The lowest two (XX & X) do remove metal faster than C. But not that much faster, not $50 faster. And I honestly have not noticed much of a difference between XX and X. XX has sort of a bumpy, gravelly feel to it not a sharp feeling. Yesterday I was straightening out the beefy 2-3/8″ blade on my Woodriver 5-1/2 plane blade, starting with the X plate. You know the drill, 3/4 of the bevel is done but then the remaining 1/4 has this thin triangular section that slowly wears away. As I spent minutes upon minutes sharpening away I there wasn’t a noticeable difference in the speed at which that triangle disappeared as I switched between XX, X, and C. No I did not time this or get very scientific but I was frustrated from a consumer perspective.
At the top end is the EE model.

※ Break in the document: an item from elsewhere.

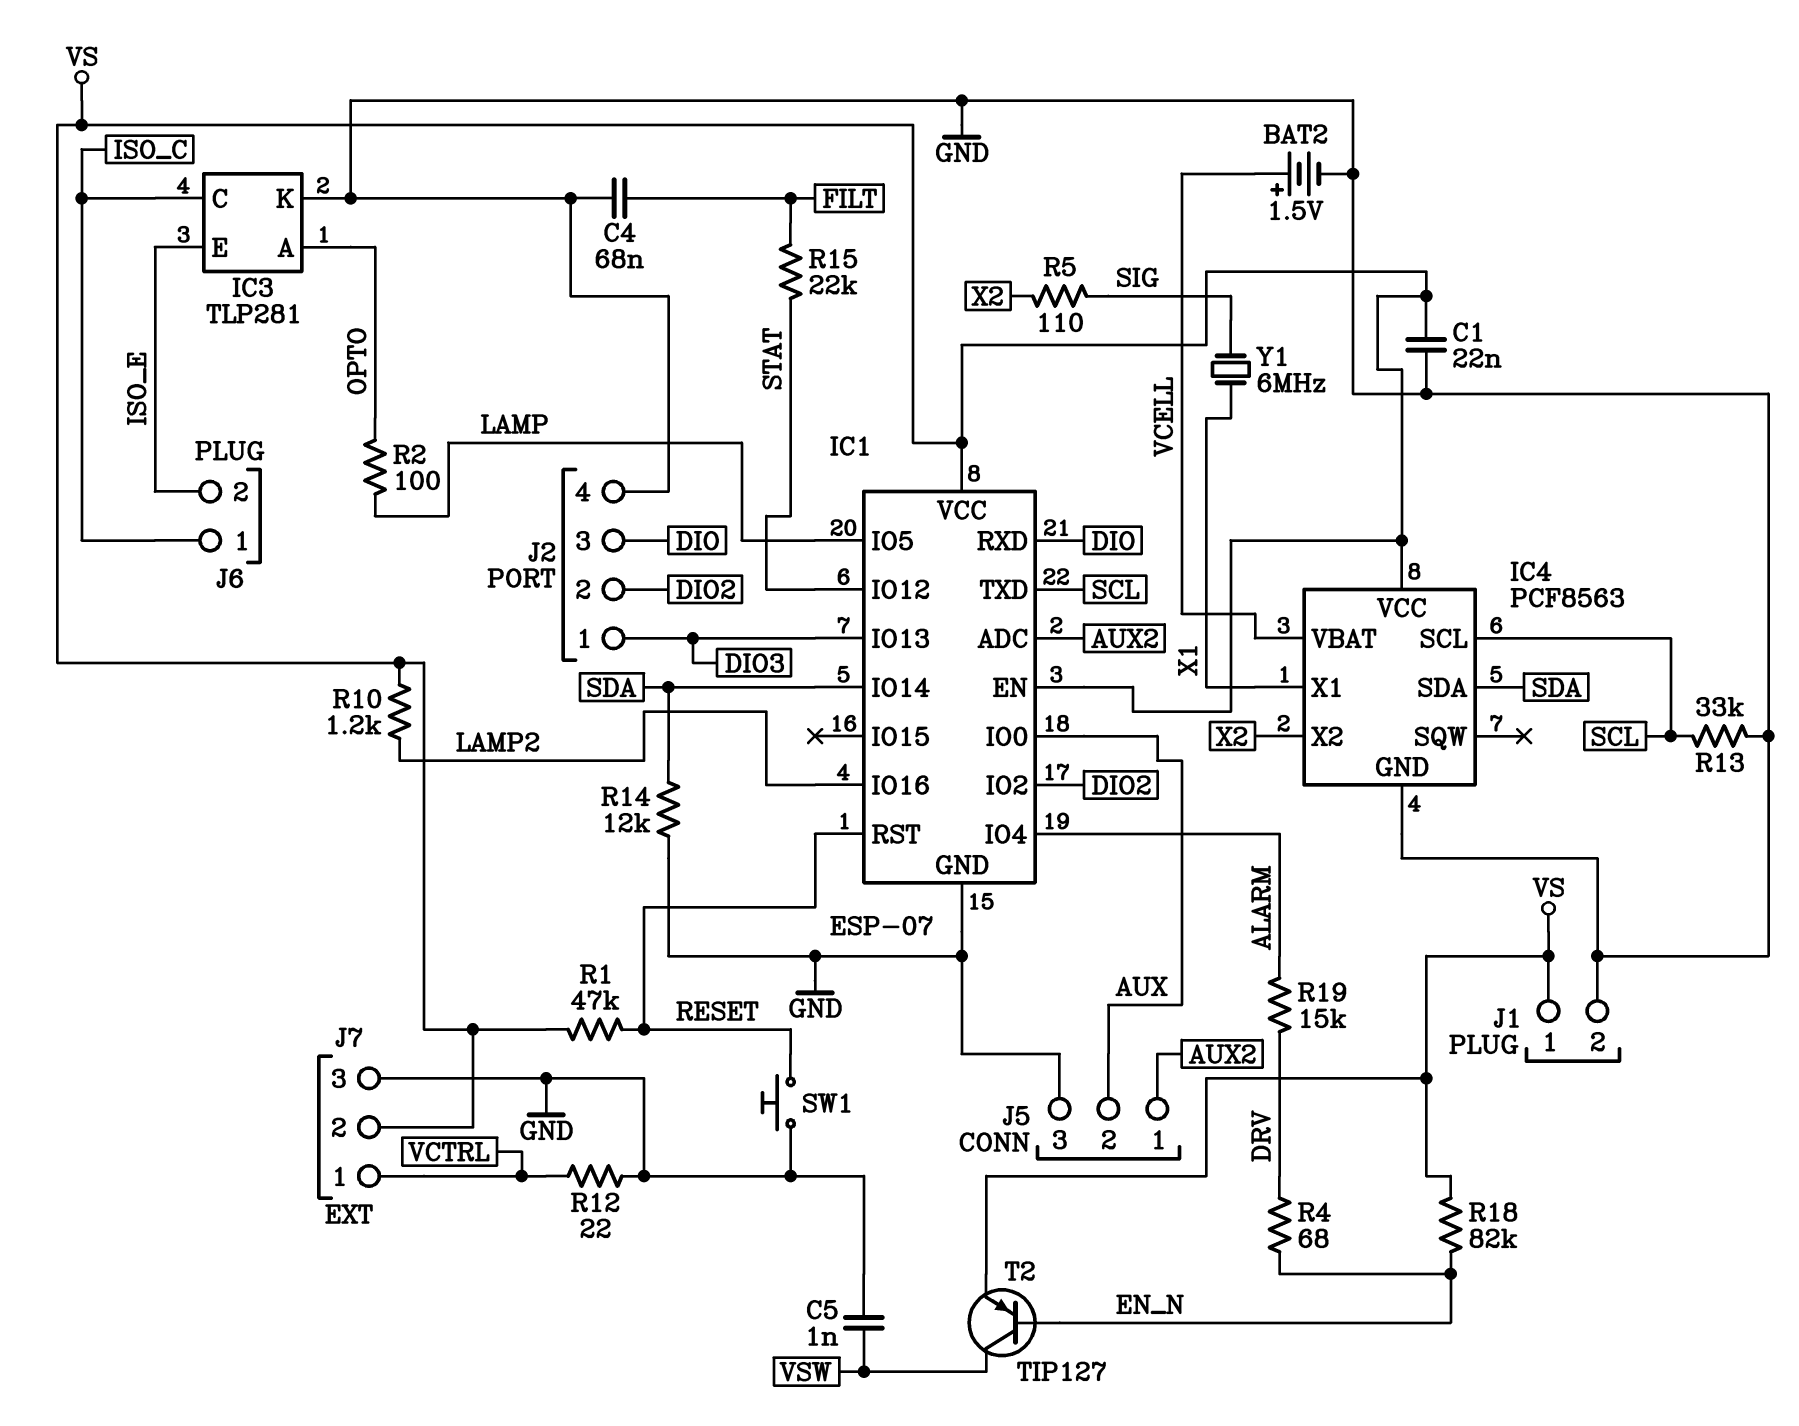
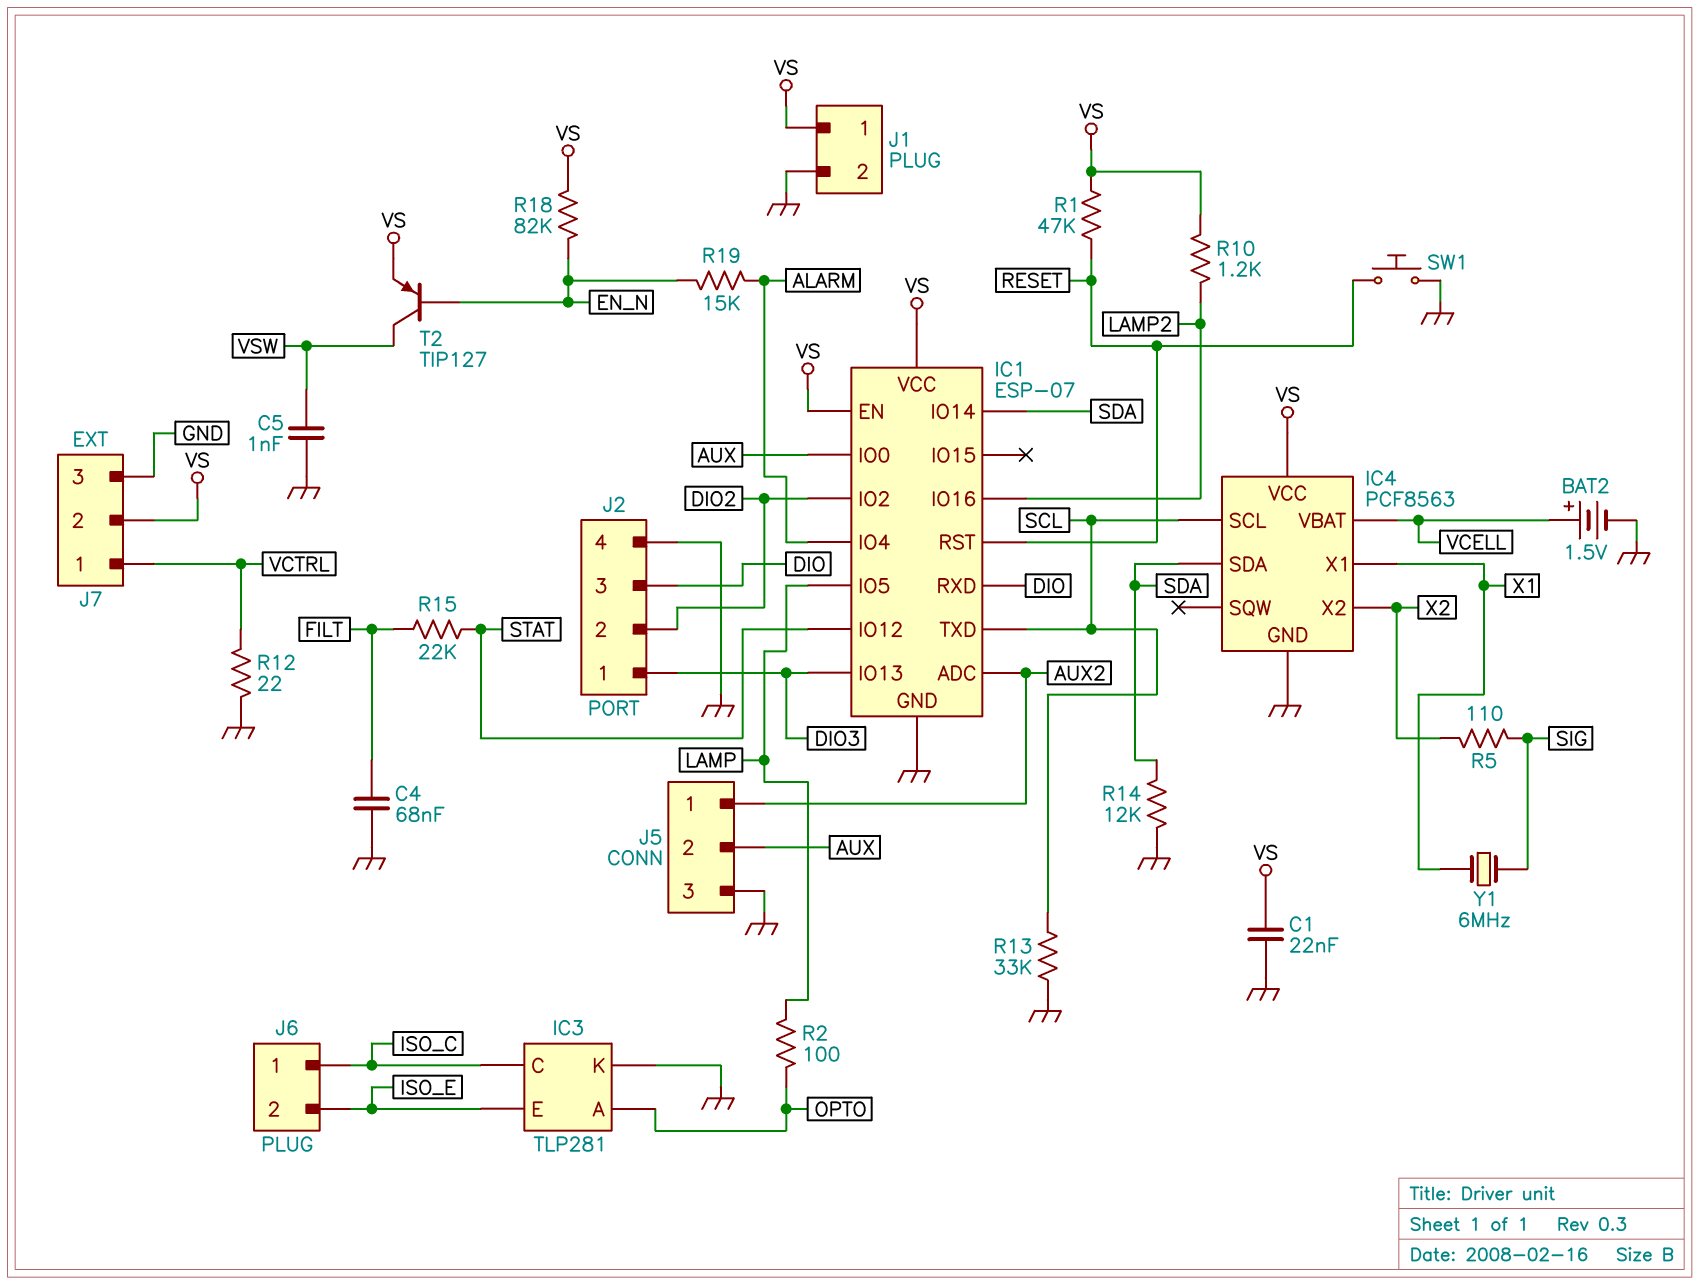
R4: 68 (DRV, EN_N) -> none
R19: 15k (ALARM, DRV) -> 15k (ALARM, EN_N)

Out of the box it leaves a scratch pattern much more coarse than E and apparently requires a ton of break-in time to get good. Some folks on Bladeforums.com have had success, this fellow spent a year breaking in his plate. Personally I’m not willing to spent that kind of time on a product. We’re here to make things not sharpen. Related to this, I recently picked up an 8k Kuromaku Shapton stone and got a mirror finish coming from the DMT E plate in something like 20 seconds. Super fast and easy.
I did spend some time trying to break in my EE plate, perhaps 15-20 minutes scrubbing with a 1″ square of steel. It still leaves a pronounced scratch pattern after all that; I’m done with it.

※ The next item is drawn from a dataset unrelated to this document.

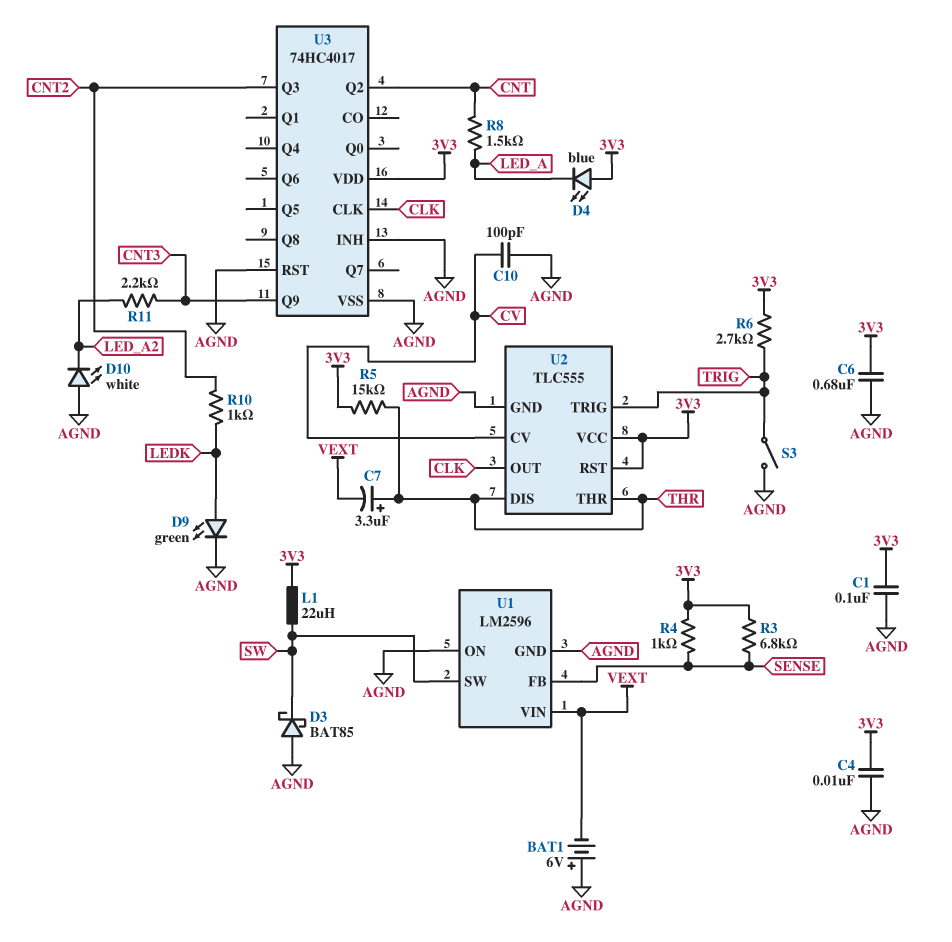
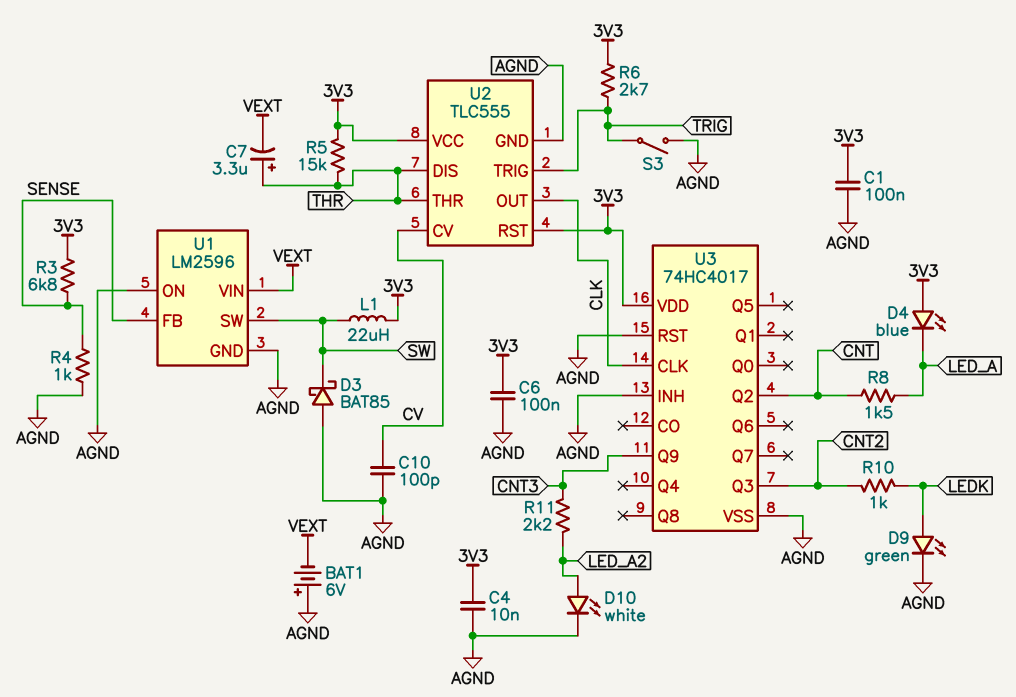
C6: 680nF (3V3, AGND) -> 100nF (3V3, AGND)
D10: LED white (A AGND, K LED_A2) -> LED white (A LED_A2, K AGND)
R4: 1k (3V3, SENSE) -> 1k (AGND, SENSE)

Here’s my quick summary of the plates I’ve used
|Extra Extra Coarse||Way too slow for something advertised as 120 mesh.|
|Extra Coarse||Slower that it should be, is a bit faster than Coarse. Also useful for flattening water stones.|
|Coarse||Works quickly enough, leaves a healthy surface|
|Extra Fine||Works great, leaves a surface that reflects light but is not mirror-smooth|
|Extra Extra Fine||Not worth the time investment|
I feel that DMT’s plates belong in the middle of your sharpening progression. Paul Sellers does C, F, E + strop. Rob Cosman goes from a 1k diamond plate right to a 16k ceramic stone.
Serious shape changes can be done with the X or C plates, albeit slowly. Or you could gently perform those modifications on your bench grinder. Or you could do them on cheap sandpaper and a flat surface.
On the fine end a strop plus honing compound will get you a very sharp edge but you truly do need to hit it for 50 strokes. Waterstones are an option here too but introduce more cost especially with the need to flatten them.
I’m going to stick with my C, F, E + Shapton for day-to-day tasks. I’m keeping the X for waterstone flattening. XX and EE are heading out to eBay.